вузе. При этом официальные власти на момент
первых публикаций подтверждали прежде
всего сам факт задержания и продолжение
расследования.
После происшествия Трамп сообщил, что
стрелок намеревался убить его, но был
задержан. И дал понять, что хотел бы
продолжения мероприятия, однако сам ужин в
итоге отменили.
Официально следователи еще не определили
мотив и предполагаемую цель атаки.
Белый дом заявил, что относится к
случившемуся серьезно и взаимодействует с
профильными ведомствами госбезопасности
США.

++++++++++++++++++++

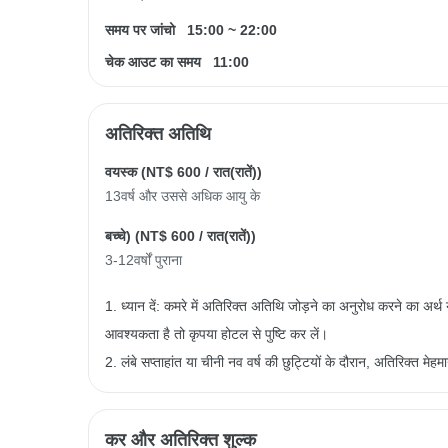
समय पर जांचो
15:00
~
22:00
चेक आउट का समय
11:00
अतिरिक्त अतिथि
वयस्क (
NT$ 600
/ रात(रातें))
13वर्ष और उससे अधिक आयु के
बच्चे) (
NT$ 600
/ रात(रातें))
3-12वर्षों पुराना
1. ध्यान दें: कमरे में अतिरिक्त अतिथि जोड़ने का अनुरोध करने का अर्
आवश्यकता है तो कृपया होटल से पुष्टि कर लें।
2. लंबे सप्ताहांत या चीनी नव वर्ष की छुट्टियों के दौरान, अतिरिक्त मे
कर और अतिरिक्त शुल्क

++++++++++++++++++++

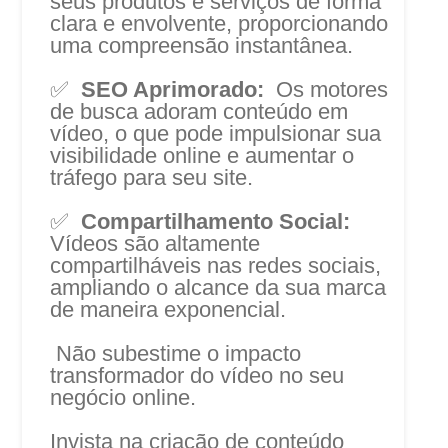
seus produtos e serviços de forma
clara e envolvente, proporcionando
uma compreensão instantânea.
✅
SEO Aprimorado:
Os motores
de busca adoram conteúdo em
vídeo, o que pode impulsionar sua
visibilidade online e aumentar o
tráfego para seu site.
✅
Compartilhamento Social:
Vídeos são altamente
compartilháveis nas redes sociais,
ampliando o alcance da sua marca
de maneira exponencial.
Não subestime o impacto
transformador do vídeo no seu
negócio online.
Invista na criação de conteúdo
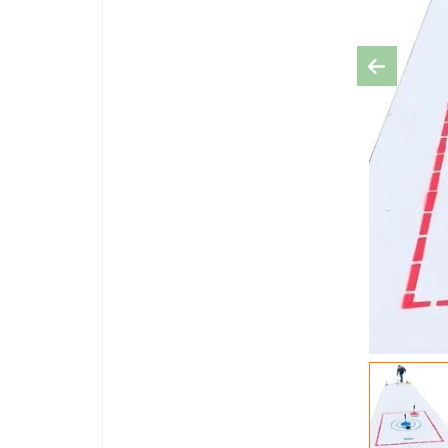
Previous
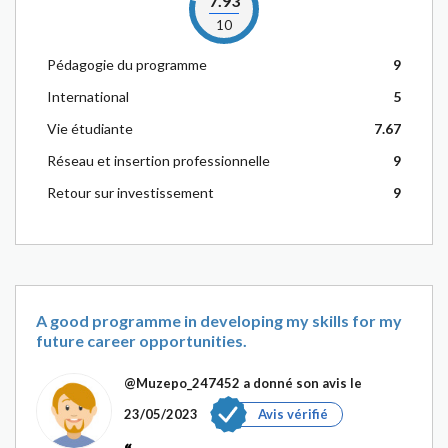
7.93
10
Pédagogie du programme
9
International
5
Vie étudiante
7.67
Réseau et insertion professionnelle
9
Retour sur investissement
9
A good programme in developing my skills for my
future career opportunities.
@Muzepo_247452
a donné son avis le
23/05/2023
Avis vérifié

++++++++++++++++++++

**What the task asks**
Report how many lines of the data hold the string "online"; give only the number.

**Exercise answer**
2